Output every item below word for word, leaving out the pictures.

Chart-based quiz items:
Start of Block

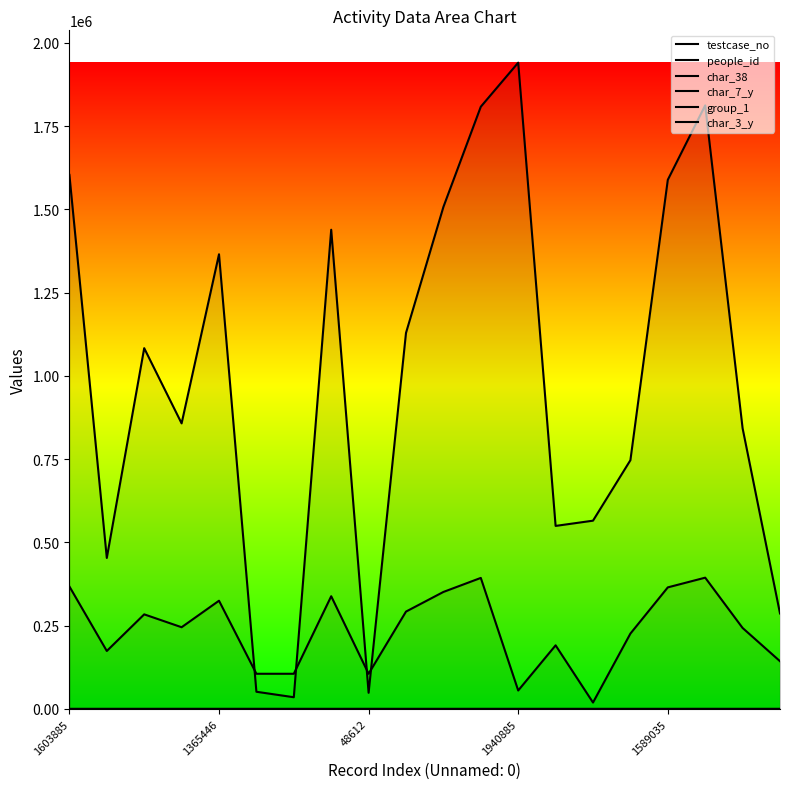

What is the difference between the maximum and minimum values in the char_7_y series?

24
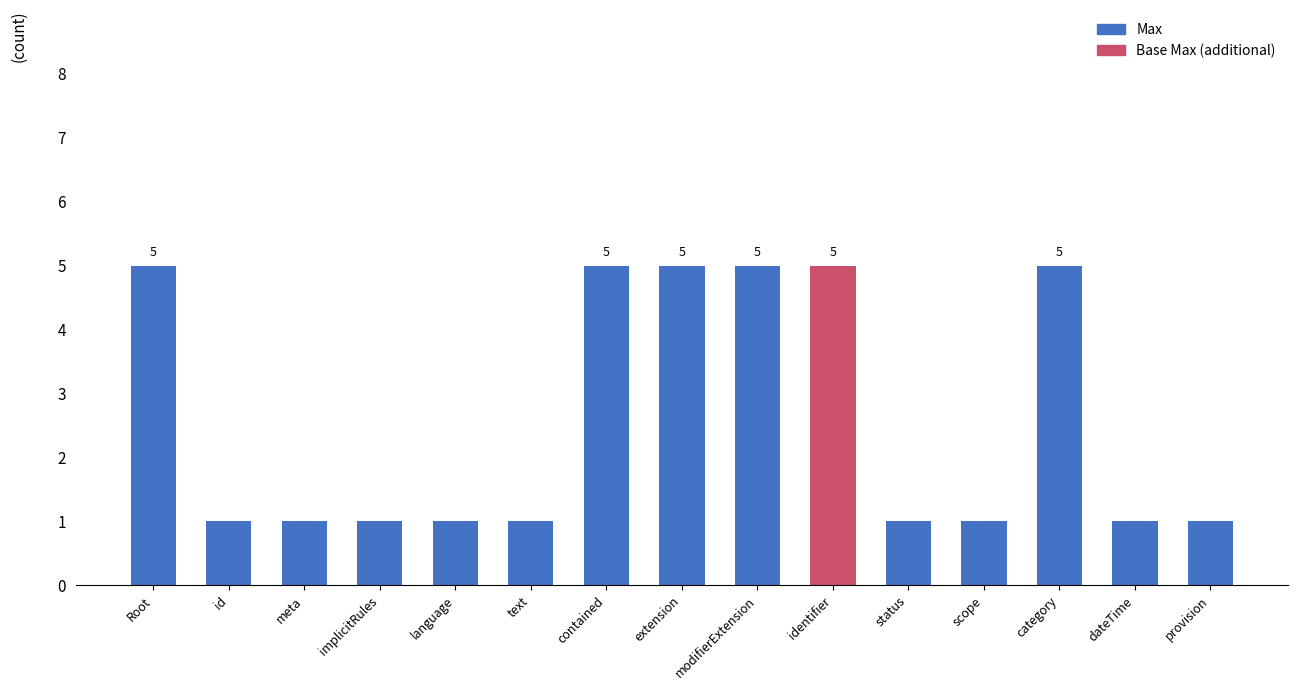

What is the highest value of the Max series?

5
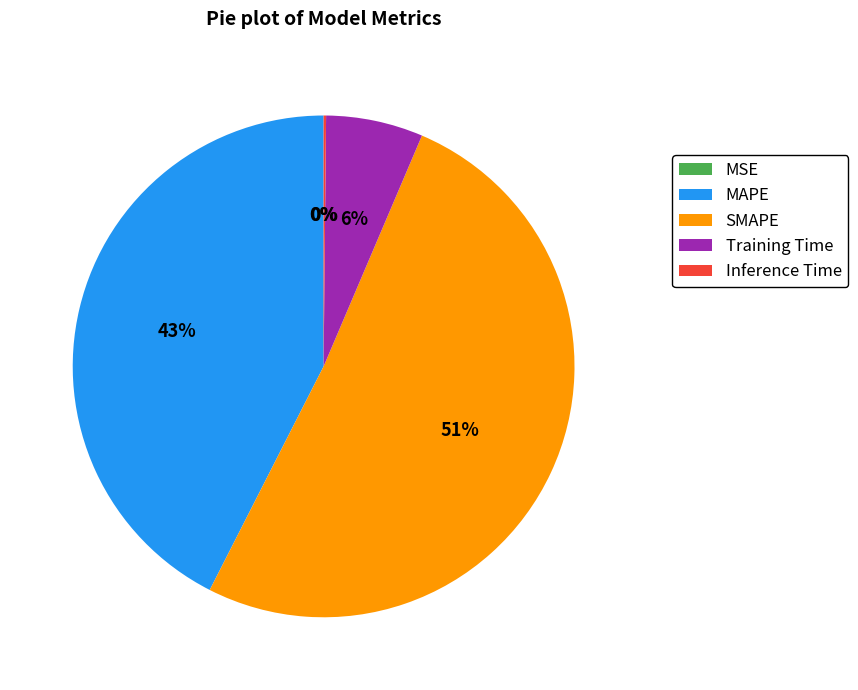

To the nearest percent, what portion does Training Time represent?

6%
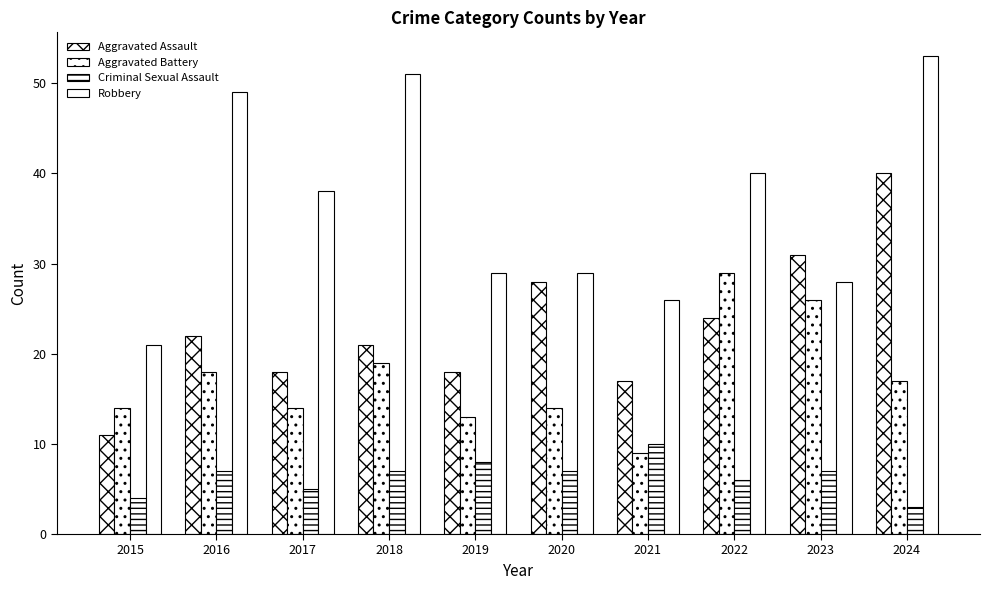

Does the chart contain stacked bars?

No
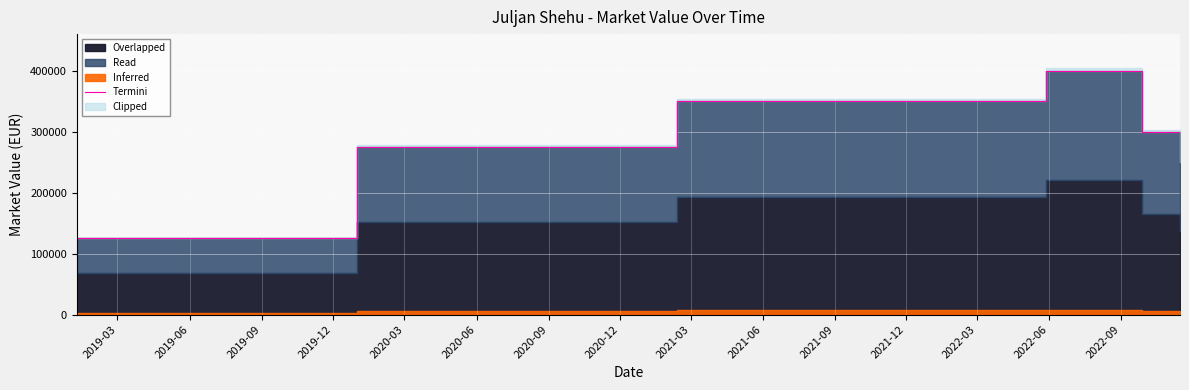

What is the difference between the maximum and minimum values?

275000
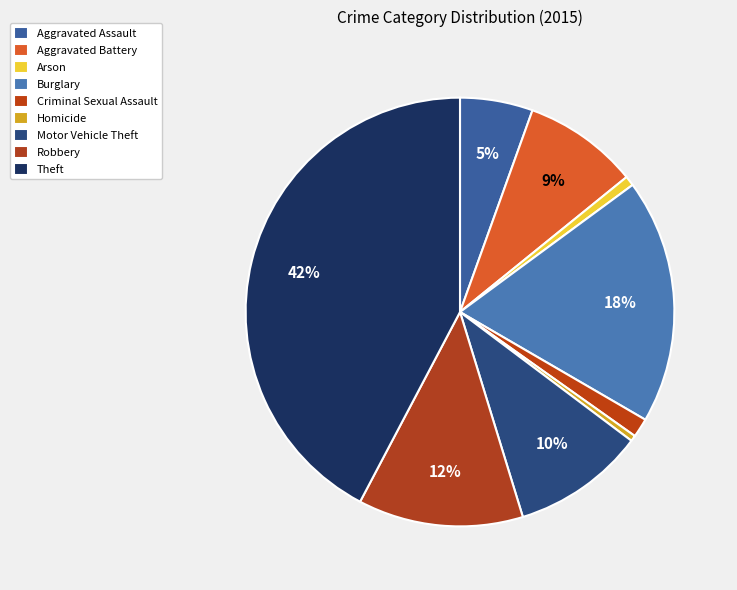

What percentage is the Burglary slice, to the nearest percent?

18%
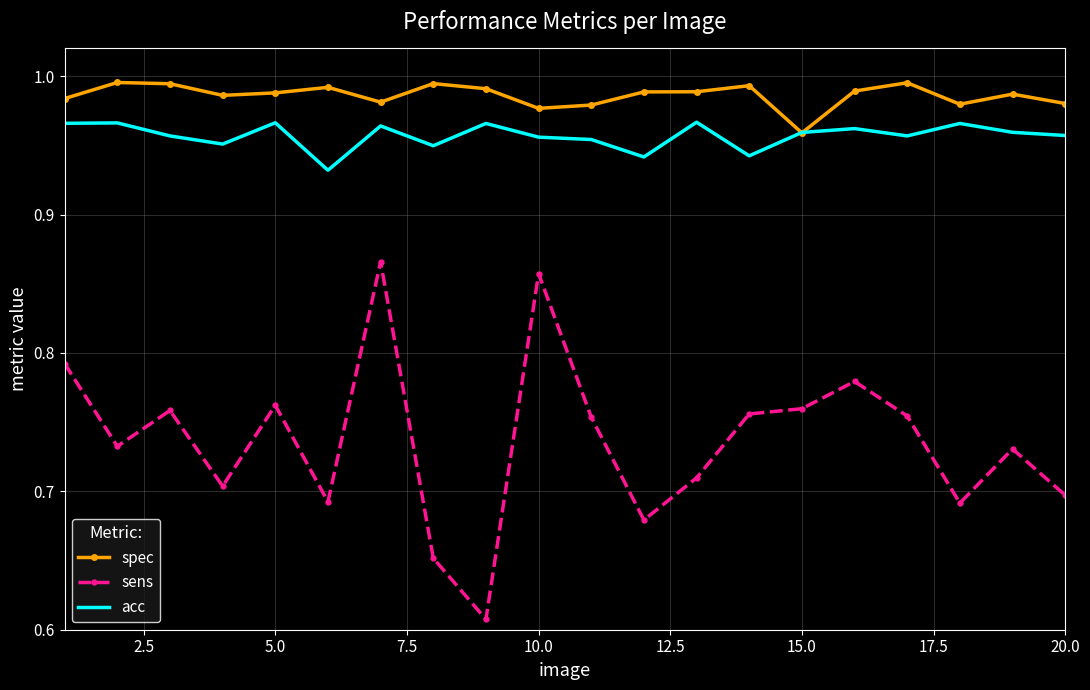

Which series has the largest range (max minus min)?

sens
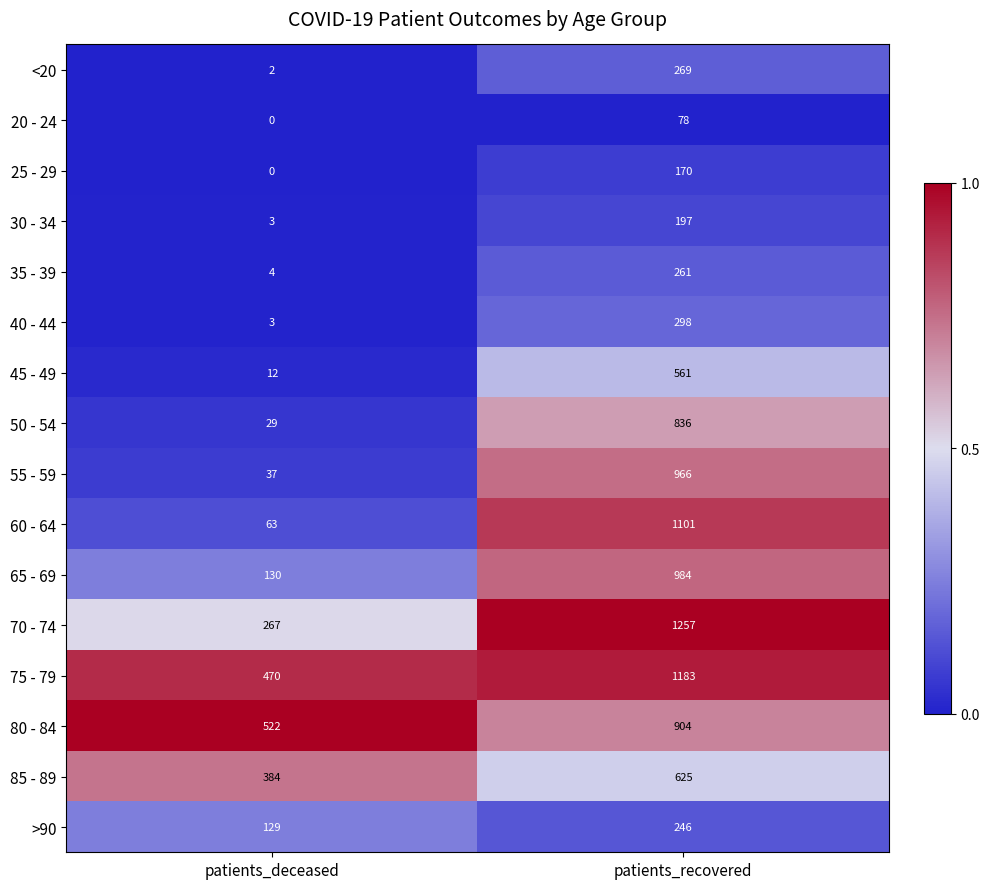

At how many categories does at least one series exceed 0?

2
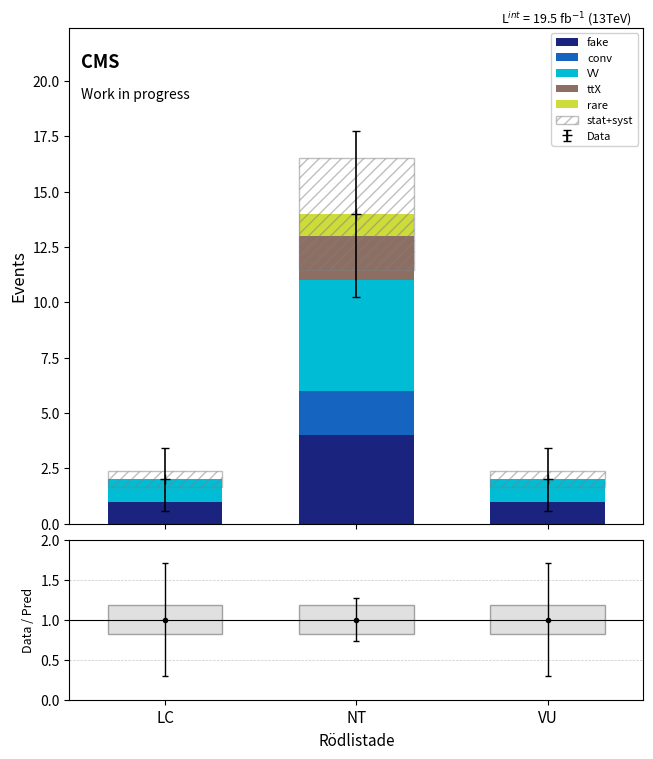

Read the fake value at VU.

1.0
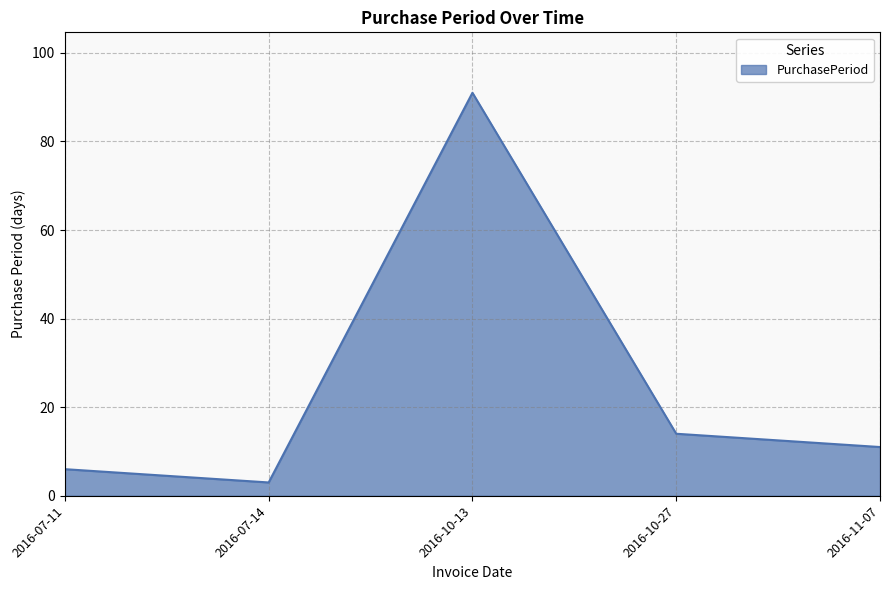

What is the maximum value shown in the chart?

91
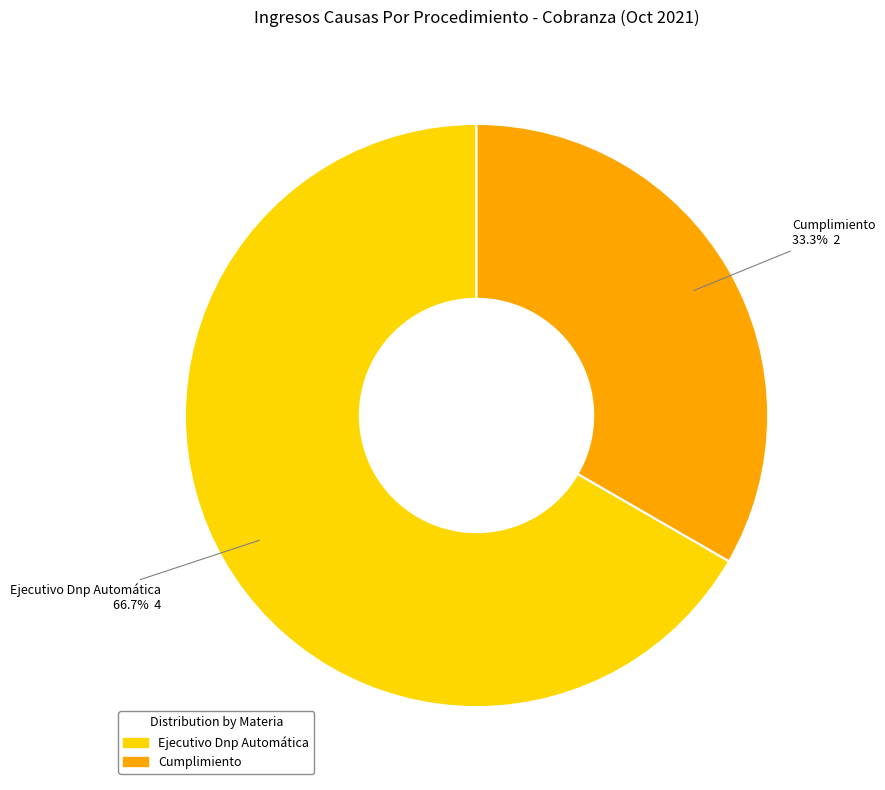

What percentage is NOT represented by Cumplimiento?

66.7%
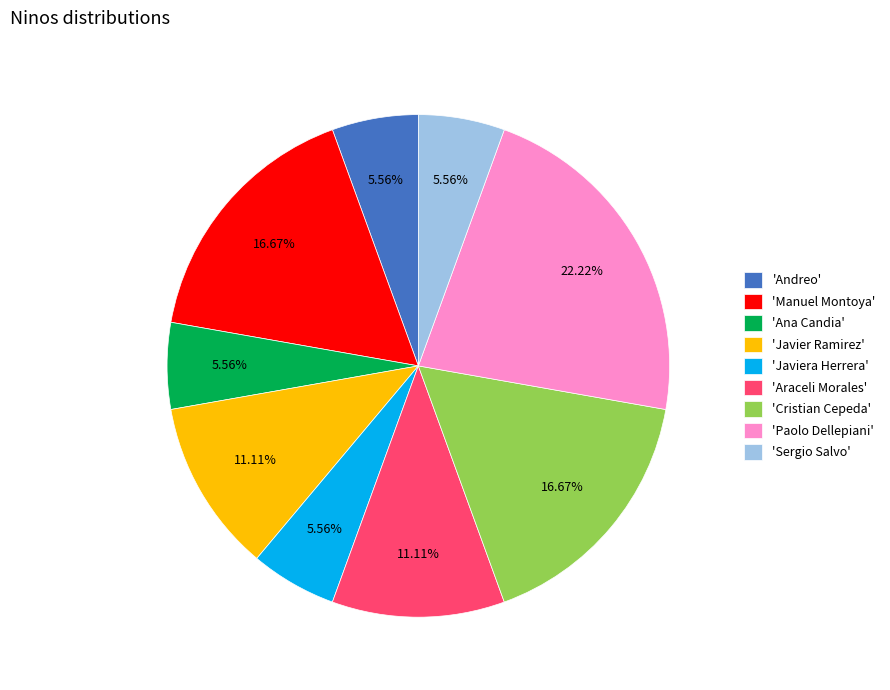

Is there any slice that represents more than half of the pie?

No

End of Block

▶ Task response:
What is the difference between the maximum and minimum values in the char_7_y series?

24

What is the highest value of the Max series?

5

To the nearest percent, what portion does Training Time represent?

6%

Does the chart contain stacked bars?

No

What is the difference between the maximum and minimum values?

275000

What percentage is the Burglary slice, to the nearest percent?

18%

Which series has the largest range (max minus min)?

sens

At how many categories does at least one series exceed 0?

2

Read the fake value at VU.

1.0

What is the maximum value shown in the chart?

91

What percentage is NOT represented by Cumplimiento?

66.7%

Is there any slice that represents more than half of the pie?

No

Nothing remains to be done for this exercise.